Commendable though it may be, there's no denying that Tomoko's plans have a pretty low success rate. From attempting to personify various anime stereotypes to gain popularity to cheating at Magic the Gathering to impress her younger cousin, Tomoko's plans rarely pan out they way she envisions them. That's of course where the comedy kicks in. Like clockwork, almost every single time you think someone will finally throw Tomoko a bone, the rug is instead pulled out from under her, and she falls flat on her face. This show's humor can be dark and even mean-spirited. You laugh, but you sort of feel like you're a terrible person for doing so. It's a peculiar emotional response, but I loved every awkward moment of it. All these terrible events also contribute to that wonderful, wonderful relief and joy you feel at the few breaks Tomoko catches. I couldn't help but root for her. Flawed and sometimes outright mean as she was, she was still sympathetic. In fact, it's these flaws that make her the marvelous character that she is. I just want to give her a big hug and tell her everything's going to be all right. I really, really do.

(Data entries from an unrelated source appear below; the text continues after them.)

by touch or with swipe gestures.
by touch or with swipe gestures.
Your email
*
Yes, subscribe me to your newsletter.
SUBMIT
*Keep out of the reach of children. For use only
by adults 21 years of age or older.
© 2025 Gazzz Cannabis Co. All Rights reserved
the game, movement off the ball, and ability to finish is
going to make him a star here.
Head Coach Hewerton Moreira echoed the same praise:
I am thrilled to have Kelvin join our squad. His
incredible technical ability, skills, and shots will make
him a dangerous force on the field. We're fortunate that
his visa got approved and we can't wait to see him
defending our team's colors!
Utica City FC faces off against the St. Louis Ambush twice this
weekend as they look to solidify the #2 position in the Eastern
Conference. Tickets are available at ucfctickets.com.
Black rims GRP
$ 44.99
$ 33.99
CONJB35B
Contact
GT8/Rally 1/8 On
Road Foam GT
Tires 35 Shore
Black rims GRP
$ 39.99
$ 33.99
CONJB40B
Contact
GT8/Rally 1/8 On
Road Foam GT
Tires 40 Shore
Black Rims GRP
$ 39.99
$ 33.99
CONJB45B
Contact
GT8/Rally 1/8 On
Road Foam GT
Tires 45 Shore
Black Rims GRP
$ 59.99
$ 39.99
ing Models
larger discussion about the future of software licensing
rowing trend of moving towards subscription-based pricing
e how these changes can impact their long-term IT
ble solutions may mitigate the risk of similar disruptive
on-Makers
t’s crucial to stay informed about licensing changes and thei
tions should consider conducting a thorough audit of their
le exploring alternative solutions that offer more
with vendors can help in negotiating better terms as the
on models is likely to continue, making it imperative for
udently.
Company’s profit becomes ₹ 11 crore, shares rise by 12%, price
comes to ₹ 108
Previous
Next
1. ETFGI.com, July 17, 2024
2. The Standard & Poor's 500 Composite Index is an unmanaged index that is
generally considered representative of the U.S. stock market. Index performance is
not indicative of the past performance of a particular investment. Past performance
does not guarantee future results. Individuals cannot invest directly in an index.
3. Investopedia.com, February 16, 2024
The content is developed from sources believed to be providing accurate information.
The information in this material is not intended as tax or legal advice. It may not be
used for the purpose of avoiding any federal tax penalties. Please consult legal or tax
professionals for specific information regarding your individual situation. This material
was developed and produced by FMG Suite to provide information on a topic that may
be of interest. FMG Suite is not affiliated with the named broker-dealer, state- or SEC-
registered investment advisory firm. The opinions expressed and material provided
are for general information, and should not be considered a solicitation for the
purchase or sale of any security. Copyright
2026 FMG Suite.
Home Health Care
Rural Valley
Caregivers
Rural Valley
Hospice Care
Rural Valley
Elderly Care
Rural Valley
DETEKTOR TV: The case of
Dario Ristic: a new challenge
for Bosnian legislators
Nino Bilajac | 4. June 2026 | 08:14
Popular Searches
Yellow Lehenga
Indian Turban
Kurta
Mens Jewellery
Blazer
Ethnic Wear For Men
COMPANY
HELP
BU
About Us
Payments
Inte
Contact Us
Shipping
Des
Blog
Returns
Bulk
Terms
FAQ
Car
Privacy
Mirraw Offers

One thing which I rarely point out (because I'm generally bad at noticing it) that I thought warranted mentioning here is the direction of the show. There are a lot of really neat scenes in this series, from the cockroach flying through the classroom to the final scene of Tomoko running matched to the opening theme in the last episode. The visuals are also top-notch, they are such a perfect fit for the mood the show is conveying. I love the little snippets of Tomoko's fantasy where you get to see her as she wants to be, conventionally attractive. She's super-cute in those, but what I actually like about it is that they chose not to go with that style for the show itself. I think Tomoko has an unconventional attractiveness about her still, but she is also portrayed (with great meticulousness, I might add) as creepy, and sometimes even as outright repulsive. She's shown throwing up more than once, and there's even a scene where she matter-of-factly states that she has wet her pants. It's not fetishized in any way, you don't even get to see it. It's just there to establish what kind of person we're dealing with here; the kind of person who looked at a bottle and considered dropping the trip to the bathroom altogether. I think it's sort of amazing that a show like this exists, and moreover, that it's actually this damn fantastic. I don't have a single bad thing to say about this show. It's by far the show I enjoyed most this season, and I'm happy to see that there are others who feel the same way.